PCC trustees confirm officers, OK construction estimate
By Deborah Griffin
Sunday, August 11, 2019
The Pitt County Community College Board of Trustees met on Thursday to confirm their new officers for the 2019-2020 year and approve an updated estimate for the construction of the new Center for Student Advancement.
The nominating committee recommendations for officers were Gary Evans as chairman, Don Mills as vice-chairman and Gloristine Brown as secretary.
The new officers were voted in unanimously.
PCC’s President, Lawrence Rouse, presented outgoing chairman Peter Kragel with a gift on behalf of the board, administration, faculty, staff and students of Pitt Community College.
“Thank you for all you do for Pitt County Community College," He said. "We look forward to your continued service on the board.”
Kragel ceremoniously passed the gavel to the new chairman, Evans.
“It has been my pleasure to serve in this capacity,” Kragel said. I couldn’t think of a better group of trustees, nor a more worthy cause or a better college to serve in this capacity.
"I have always been incredibly impressed with the leadership and the faculty and the staff at the community college," he said. "You know I think you all do great work it has been a real pleasure to do this.”
PCC Vice President of Administrative Services Rick Owens requested the board’s approval of an updated estimate for the yet-to-be-started Center for Student Advancement.
“This was approved originally back in August of 2018, which is when we began the advanced planning for the Center for Student Advancement," he said. "The next phase is to go to the creation of a design and construction bid documents."
For this to happen, the college has to submit to the State Board of Community Colleges an estimate with present-day pricing.
Trustees were given a copy of the updated form to review.
“The only downside is we have to use current pricing,” he said. “Current pricing in eastern North Carolina has escalated.”
Two years ago, pricing reflected the building estimate was $185 a square foot.
“Current pricing reflects about $350 per square foot,” Owens said.
Several factors contributed to the price hike, he said.
“One is that demand is high for construction in the area right now,” he said.
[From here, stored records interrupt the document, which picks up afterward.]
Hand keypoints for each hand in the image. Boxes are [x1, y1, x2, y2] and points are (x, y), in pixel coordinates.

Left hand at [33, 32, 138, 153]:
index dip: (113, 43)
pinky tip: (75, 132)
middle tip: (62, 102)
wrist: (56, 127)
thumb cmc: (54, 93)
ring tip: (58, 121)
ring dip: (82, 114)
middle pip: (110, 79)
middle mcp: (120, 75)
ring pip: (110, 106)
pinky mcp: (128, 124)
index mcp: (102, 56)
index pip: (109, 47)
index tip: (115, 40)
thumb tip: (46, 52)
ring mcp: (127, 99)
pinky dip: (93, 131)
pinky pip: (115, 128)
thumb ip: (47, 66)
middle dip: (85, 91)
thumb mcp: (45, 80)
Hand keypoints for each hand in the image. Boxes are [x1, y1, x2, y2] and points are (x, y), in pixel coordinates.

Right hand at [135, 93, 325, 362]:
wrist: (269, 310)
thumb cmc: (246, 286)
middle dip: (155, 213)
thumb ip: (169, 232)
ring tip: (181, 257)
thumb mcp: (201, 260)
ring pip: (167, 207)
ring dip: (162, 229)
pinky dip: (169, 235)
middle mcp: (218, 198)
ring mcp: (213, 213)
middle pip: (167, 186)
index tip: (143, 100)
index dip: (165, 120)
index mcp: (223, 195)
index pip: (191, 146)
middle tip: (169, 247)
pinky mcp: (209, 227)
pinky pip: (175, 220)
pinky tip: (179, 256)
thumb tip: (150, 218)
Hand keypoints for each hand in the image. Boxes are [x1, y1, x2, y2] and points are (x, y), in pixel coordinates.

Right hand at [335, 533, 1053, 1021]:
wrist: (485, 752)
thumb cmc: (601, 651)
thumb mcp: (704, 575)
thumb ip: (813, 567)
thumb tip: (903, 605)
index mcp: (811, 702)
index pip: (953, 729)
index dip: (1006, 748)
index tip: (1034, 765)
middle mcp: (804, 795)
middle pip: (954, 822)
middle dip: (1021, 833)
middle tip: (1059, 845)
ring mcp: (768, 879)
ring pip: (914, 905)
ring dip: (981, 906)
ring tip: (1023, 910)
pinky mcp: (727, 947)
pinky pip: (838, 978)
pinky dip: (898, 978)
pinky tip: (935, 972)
An increased cost in steel is another factor.
Owens said he has spoken with local contractors who say the market value of construction should be dropping soon.
“The price should drop back down closer to the price we were anticipating, to about $200-$250 per square foot,” he said.
He told trustees in order to move forward with the building project, they have to approve the updated pricing estimate.
If approved, the form will be submitted to the state board. The board has to approve it, because there is state bond funding attached to to the project, Owens said.
He told trustees approving the pricing would not lock them into the current rates.
“We are not committing to a construction price of $12 million,” he said. “It is just an acknowledgement the board understands this is what the current pricing is.”
Owens told the board if there were unforeseen reasons prices did not drop back down there were a couple of Plan Bs.
“One is to go back in and reduce square footage of the building, or reduce features of the building," he said. "You can reduce costs that way. Another option would be to raise additional funds."
He also suggested there would be a new budget this time next year.
The estimate was approved unanimously by the trustees.